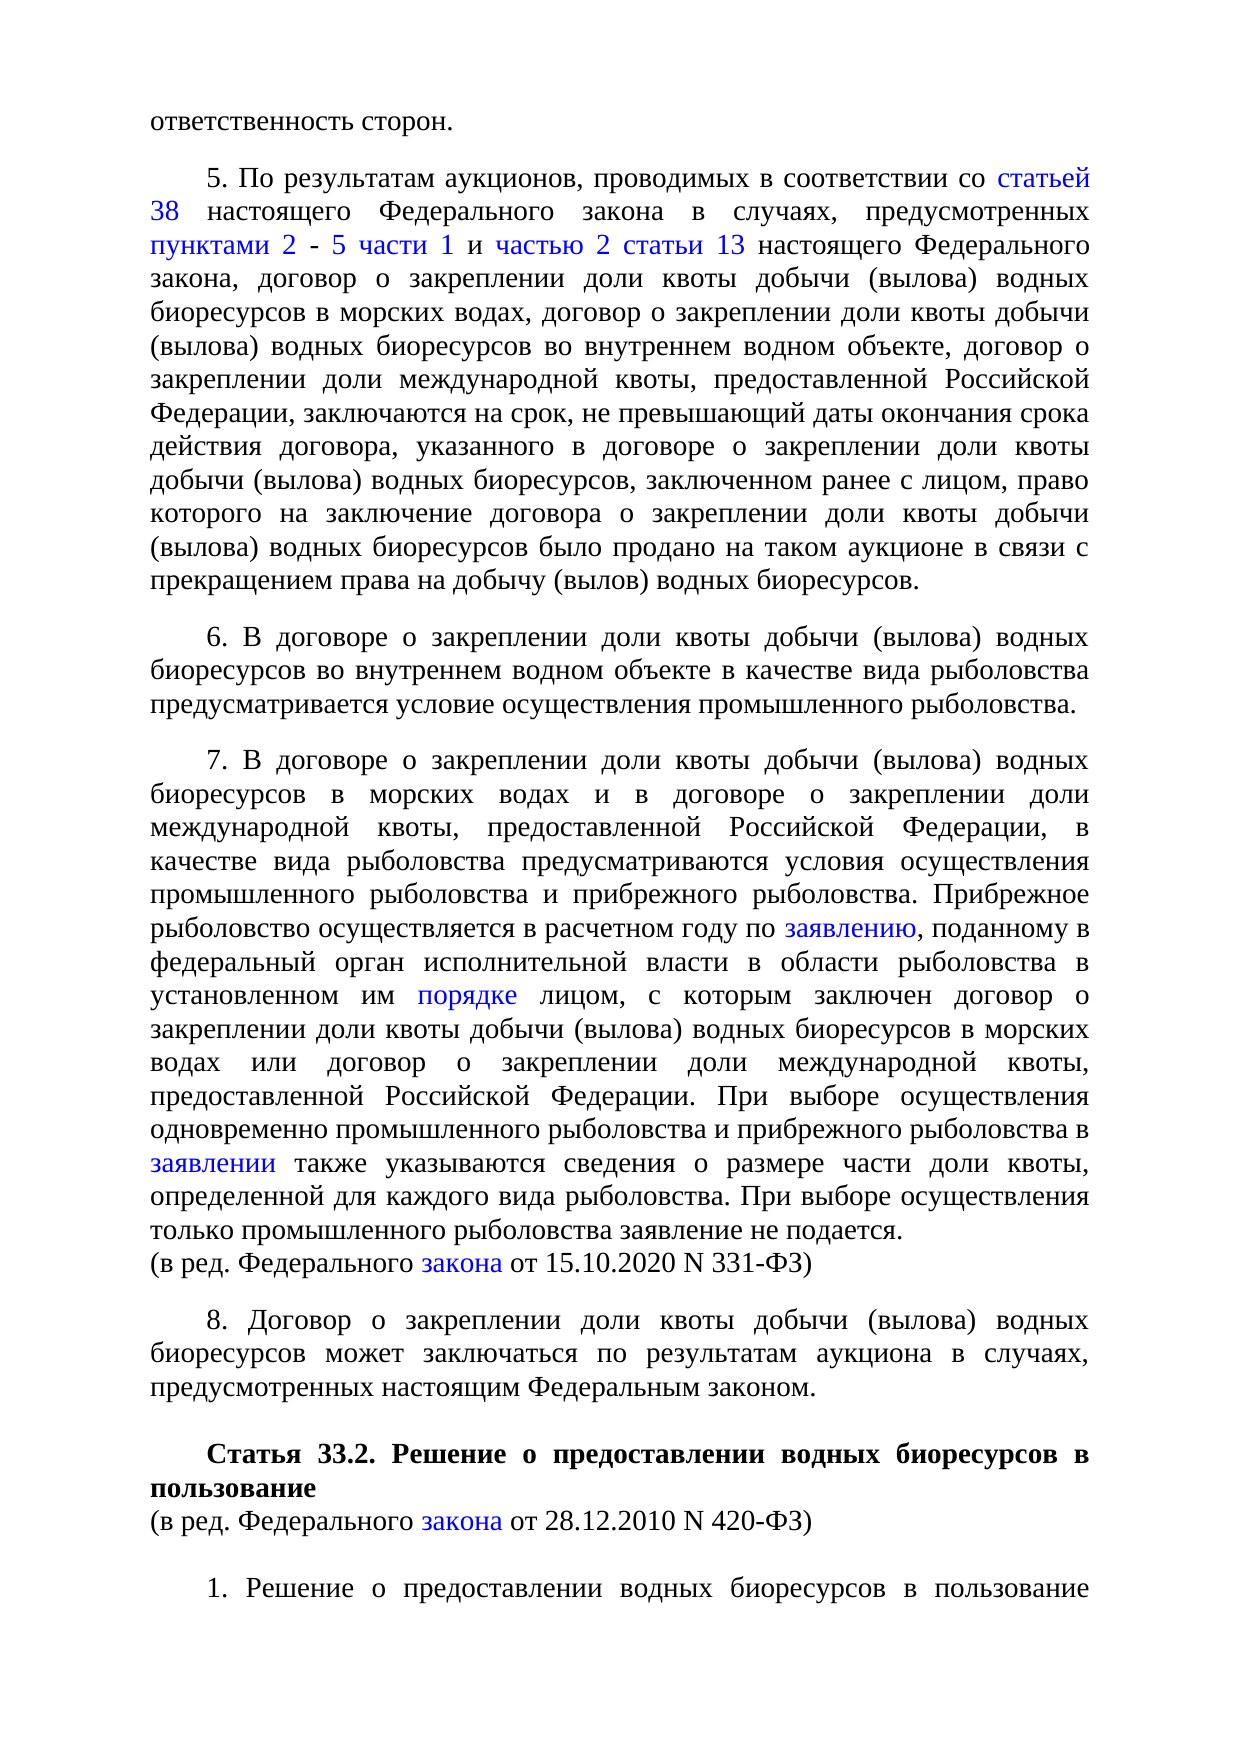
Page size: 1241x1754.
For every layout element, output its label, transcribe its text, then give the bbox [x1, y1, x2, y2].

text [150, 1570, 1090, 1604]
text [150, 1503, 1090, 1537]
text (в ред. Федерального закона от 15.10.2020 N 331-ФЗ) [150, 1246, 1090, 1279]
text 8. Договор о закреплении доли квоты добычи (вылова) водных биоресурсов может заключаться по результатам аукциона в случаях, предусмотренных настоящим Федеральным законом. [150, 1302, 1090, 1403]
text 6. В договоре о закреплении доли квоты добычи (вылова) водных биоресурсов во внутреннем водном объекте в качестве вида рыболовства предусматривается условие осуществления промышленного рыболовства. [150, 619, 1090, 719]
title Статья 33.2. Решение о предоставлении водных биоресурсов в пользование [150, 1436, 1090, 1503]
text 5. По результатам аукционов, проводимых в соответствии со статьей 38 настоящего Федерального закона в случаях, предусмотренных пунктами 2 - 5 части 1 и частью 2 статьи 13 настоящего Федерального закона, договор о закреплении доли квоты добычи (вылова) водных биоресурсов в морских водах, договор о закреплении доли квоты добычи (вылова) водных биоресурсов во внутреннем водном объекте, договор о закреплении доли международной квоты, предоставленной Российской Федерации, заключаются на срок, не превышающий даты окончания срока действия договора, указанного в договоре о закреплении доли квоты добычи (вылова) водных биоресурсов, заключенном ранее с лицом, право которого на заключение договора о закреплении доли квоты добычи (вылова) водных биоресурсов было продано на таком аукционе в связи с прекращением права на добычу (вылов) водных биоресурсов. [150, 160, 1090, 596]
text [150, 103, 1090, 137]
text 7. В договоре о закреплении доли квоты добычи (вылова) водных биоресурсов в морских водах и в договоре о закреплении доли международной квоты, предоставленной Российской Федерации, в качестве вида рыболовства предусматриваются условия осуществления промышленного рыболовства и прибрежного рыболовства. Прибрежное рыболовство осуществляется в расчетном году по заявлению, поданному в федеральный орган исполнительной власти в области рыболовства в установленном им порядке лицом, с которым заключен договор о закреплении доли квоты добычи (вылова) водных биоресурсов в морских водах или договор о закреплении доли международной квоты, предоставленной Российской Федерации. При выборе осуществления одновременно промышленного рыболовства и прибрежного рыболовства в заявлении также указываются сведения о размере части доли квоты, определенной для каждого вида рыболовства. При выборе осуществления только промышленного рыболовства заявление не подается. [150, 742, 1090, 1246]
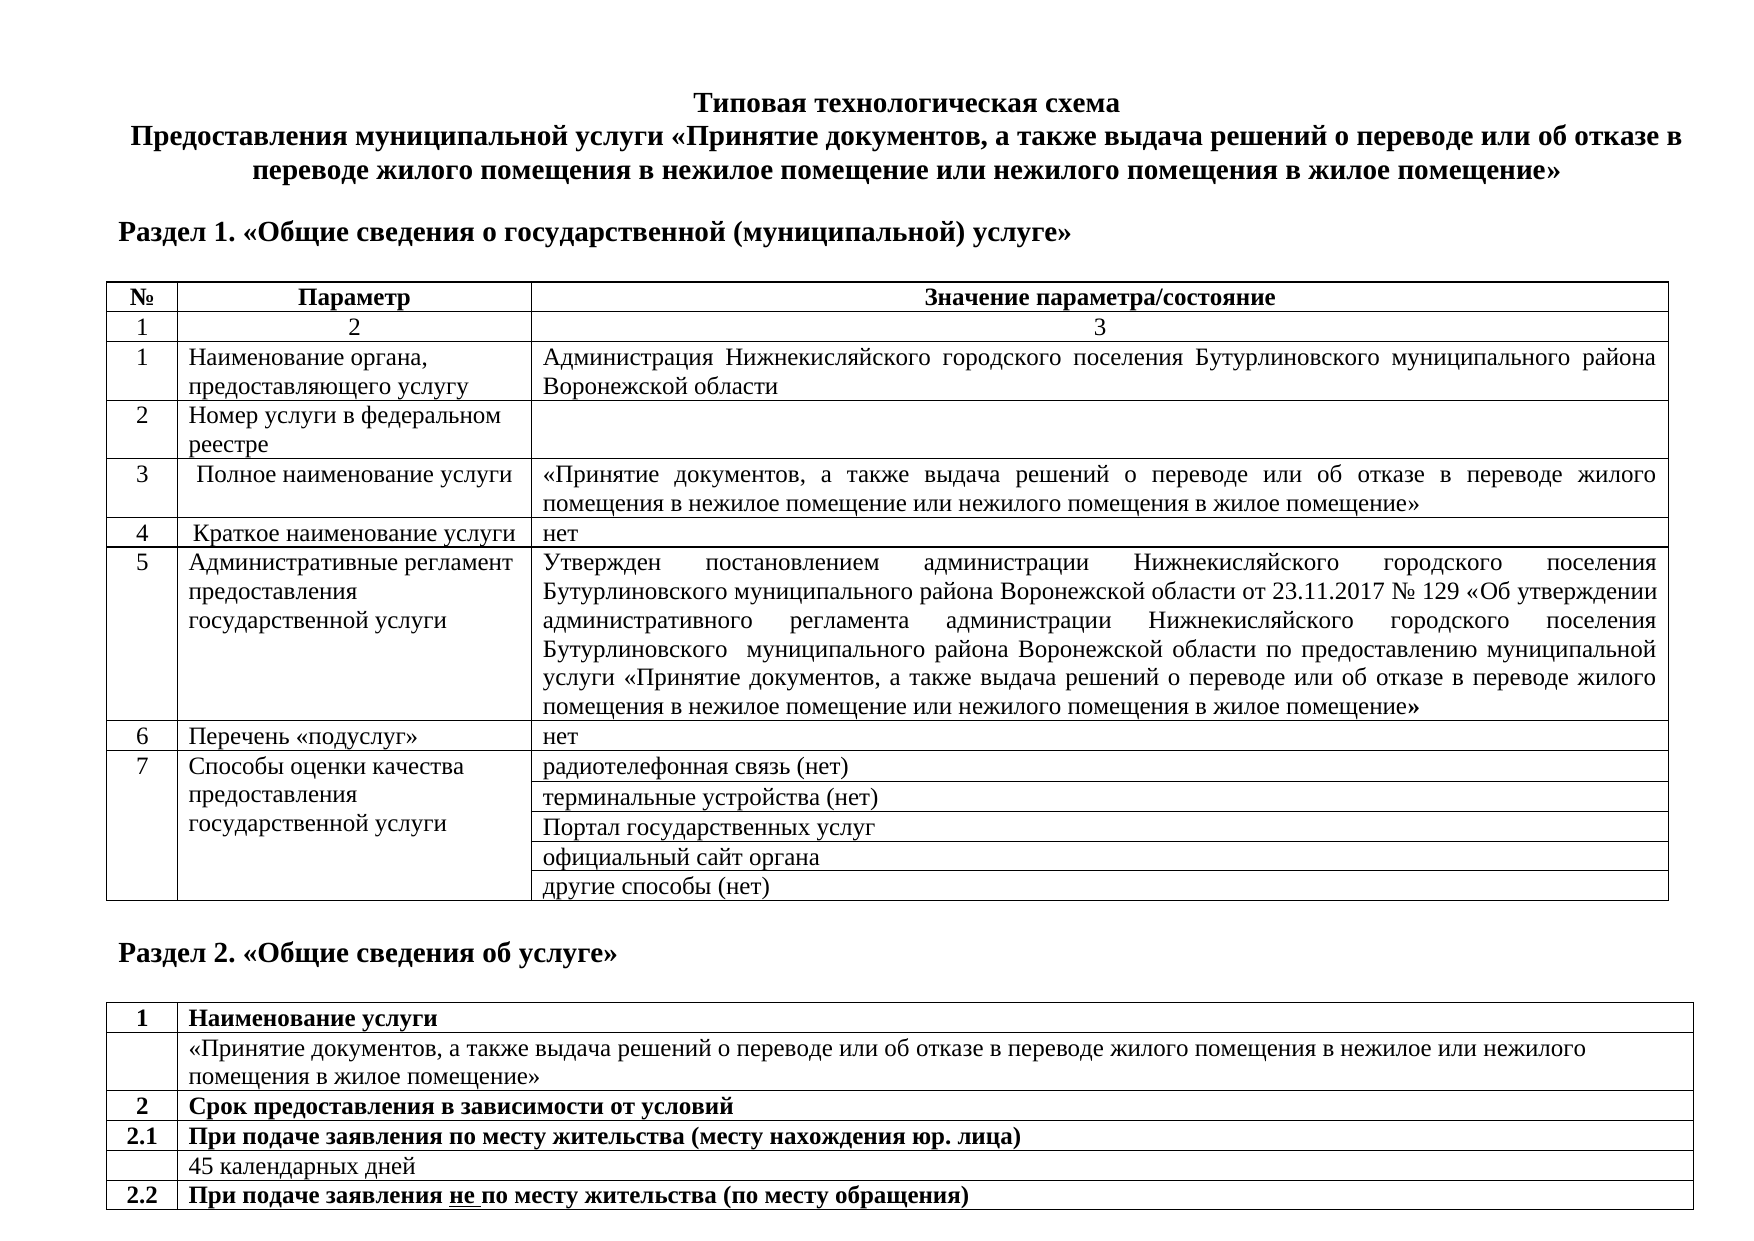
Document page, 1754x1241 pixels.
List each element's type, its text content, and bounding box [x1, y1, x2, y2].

§ §

TASK ITEM: Your reply should hold every line from the data that contains "element", copied in full.

OUTPUT:
For every layout element, output its label, transcribe its text, then give the bbox [x1, y1, x2, y2].
List each element's type, its text content, and bounding box [x1, y1, x2, y2].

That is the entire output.